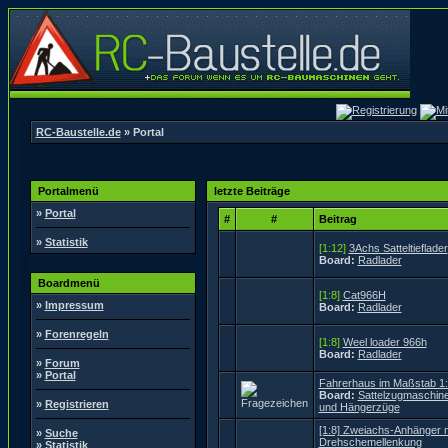
RC-Baustelle.de
» Portal
Portalmenü
letzte Beiträge
»
Portal
#
#
Beitrag
»
Statistik
[1:12]
3Achs Satteltieflader
Board:
Radlader
Boardmenü
[1:8]
Cat966H
»
Impressum
Board:
Radlader
»
Forenregeln
[1:8]
Weel loader 966h
Board:
Radlader
»
Forum
»
Portal
Fahrerhaus im Maßstab 1
Board:
Sattelzugmaschin
»
Registrieren
und Hängerzüge
[1:8] Zweiachs-Anhänger m
»
Suche
Drehschemellenkung
»
Statistik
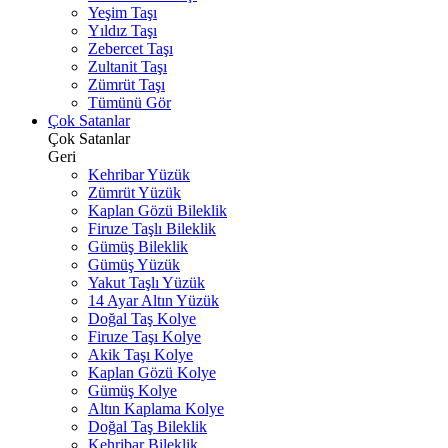
Yeşim Taşı
Yıldız Taşı
Zebercet Taşı
Zultanit Taşı
Zümrüt Taşı
Tümünü Gör
Çok Satanlar
Çok Satanlar
Geri
Kehribar Yüzük
Zümrüt Yüzük
Kaplan Gözü Bileklik
Firuze Taşlı Bileklik
Gümüş Bileklik
Gümüş Yüzük
Yakut Taşlı Yüzük
14 Ayar Altın Yüzük
Doğal Taş Kolye
Firuze Taşı Kolye
Akik Taşı Kolye
Kaplan Gözü Kolye
Gümüş Kolye
Altın Kaplama Kolye
Doğal Taş Bileklik
Kehribar Bileklik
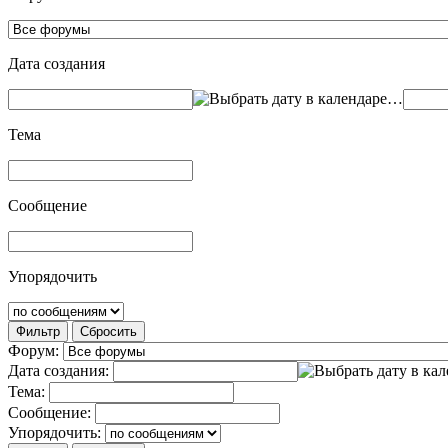
Дата создания
…
Тема
Сообщение
Упорядочить
Фильтр
Сбросить
Форум:
Дата создания:
Тема:
Сообщение:
Упорядочить:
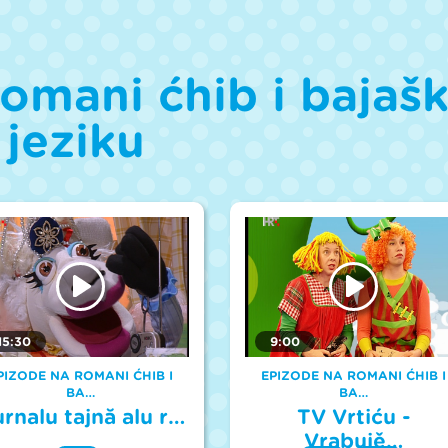
omani ćhib i bajaš
jeziku
15:30
9:00
PIZODE NA ROMANI ĆHIB I
EPIZODE NA ROMANI ĆHIB I
BA…
BA…
rnalu tajnă alu r…
TV Vrtiću -
Vrabujě…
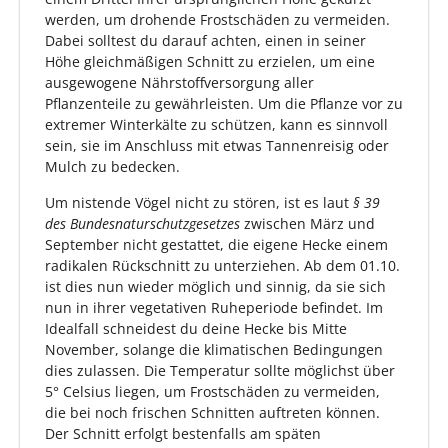
werden, um drohende Frostschäden zu vermeiden.
Dabei solltest du darauf achten, einen in seiner
Höhe gleichmäßigen Schnitt zu erzielen, um eine
ausgewogene Nährstoffversorgung aller
Pflanzenteile zu gewährleisten. Um die Pflanze vor zu
extremer Winterkälte zu schützen, kann es sinnvoll
sein, sie im Anschluss mit etwas Tannenreisig oder
Mulch zu bedecken.
Um nistende Vögel nicht zu stören, ist es laut
§ 39
des Bundesnaturschutzgesetzes
zwischen März und
September nicht gestattet, die eigene Hecke einem
radikalen Rückschnitt zu unterziehen. Ab dem 01.10.
ist dies nun wieder möglich und sinnig, da sie sich
nun in ihrer vegetativen Ruheperiode befindet. Im
Idealfall schneidest du deine Hecke bis Mitte
November, solange die klimatischen Bedingungen
dies zulassen. Die Temperatur sollte möglichst über
5° Celsius liegen, um Frostschäden zu vermeiden,
die bei noch frischen Schnitten auftreten können.
Der Schnitt erfolgt bestenfalls am späten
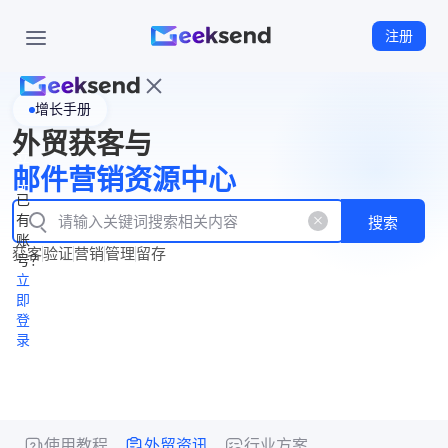
注册
增长手册
首
外贸获客与
页
立
WhatsApp
邮件营销资源中心
New
产
企业号
即
已
品
有
搜索
注
产
功
账
品
获客
验证
营销
管理
留存
能
册
号？
资
价
立
源
格
即
中
登
录
心
使用教程
外贸资讯
行业方案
* * *
* _Problem statement_: Without changing a word, retype every entry above, but drop its pictures.

* _Expected output_:
RC-Baustelle.de
» Portal
Portalmenü
letzte Beiträge
»
Portal
#
#
Beitrag
»
Statistik
[1:12]
3Achs Satteltieflader
Board:
Radlader
Boardmenü
[1:8]
Cat966H
»
Impressum
Board:
Radlader
»
Forenregeln
[1:8]
Weel loader 966h
Board:
Radlader
»
Forum
»
Portal
Fahrerhaus im Maßstab 1
Board:
Sattelzugmaschin
»
Registrieren
und Hängerzüge
[1:8] Zweiachs-Anhänger m
»
Suche
Drehschemellenkung
»
Statistik
Yeşim Taşı
Yıldız Taşı
Zebercet Taşı
Zultanit Taşı
Zümrüt Taşı
Tümünü Gör
Çok Satanlar
Çok Satanlar
Geri
Kehribar Yüzük
Zümrüt Yüzük
Kaplan Gözü Bileklik
Firuze Taşlı Bileklik
Gümüş Bileklik
Gümüş Yüzük
Yakut Taşlı Yüzük
14 Ayar Altın Yüzük
Doğal Taş Kolye
Firuze Taşı Kolye
Akik Taşı Kolye
Kaplan Gözü Kolye
Gümüş Kolye
Altın Kaplama Kolye
Doğal Taş Bileklik
Kehribar Bileklik
Дата создания
…
Тема
Сообщение
Упорядочить
Фильтр
Сбросить
Форум:
Дата создания:
Тема:
Сообщение:
Упорядочить:
omani ćhib i bajaš
jeziku
15:30
9:00
PIZODE NA ROMANI ĆHIB I
EPIZODE NA ROMANI ĆHIB I
BA…
BA…
rnalu tajnă alu r…
TV Vrtiću -
Vrabujě…
werden, um drohende Frostschäden zu vermeiden.
Dabei solltest du darauf achten, einen in seiner
Höhe gleichmäßigen Schnitt zu erzielen, um eine
ausgewogene Nährstoffversorgung aller
Pflanzenteile zu gewährleisten. Um die Pflanze vor zu
extremer Winterkälte zu schützen, kann es sinnvoll
sein, sie im Anschluss mit etwas Tannenreisig oder
Mulch zu bedecken.
Um nistende Vögel nicht zu stören, ist es laut
§ 39
des Bundesnaturschutzgesetzes
zwischen März und
September nicht gestattet, die eigene Hecke einem
radikalen Rückschnitt zu unterziehen. Ab dem 01.10.
ist dies nun wieder möglich und sinnig, da sie sich
nun in ihrer vegetativen Ruheperiode befindet. Im
Idealfall schneidest du deine Hecke bis Mitte
November, solange die klimatischen Bedingungen
dies zulassen. Die Temperatur sollte möglichst über
5° Celsius liegen, um Frostschäden zu vermeiden,
die bei noch frischen Schnitten auftreten können.
Der Schnitt erfolgt bestenfalls am späten
注册
增长手册
首
外贸获客与
页
立
WhatsApp
邮件营销资源中心
New
产
企业号
即
已
品
有
搜索
注
产
功
账
品
获客
验证
营销
管理
留存
能
册
号？
资
价
立
源
格
即
中
登
录
心
使用教程
外贸资讯
行业方案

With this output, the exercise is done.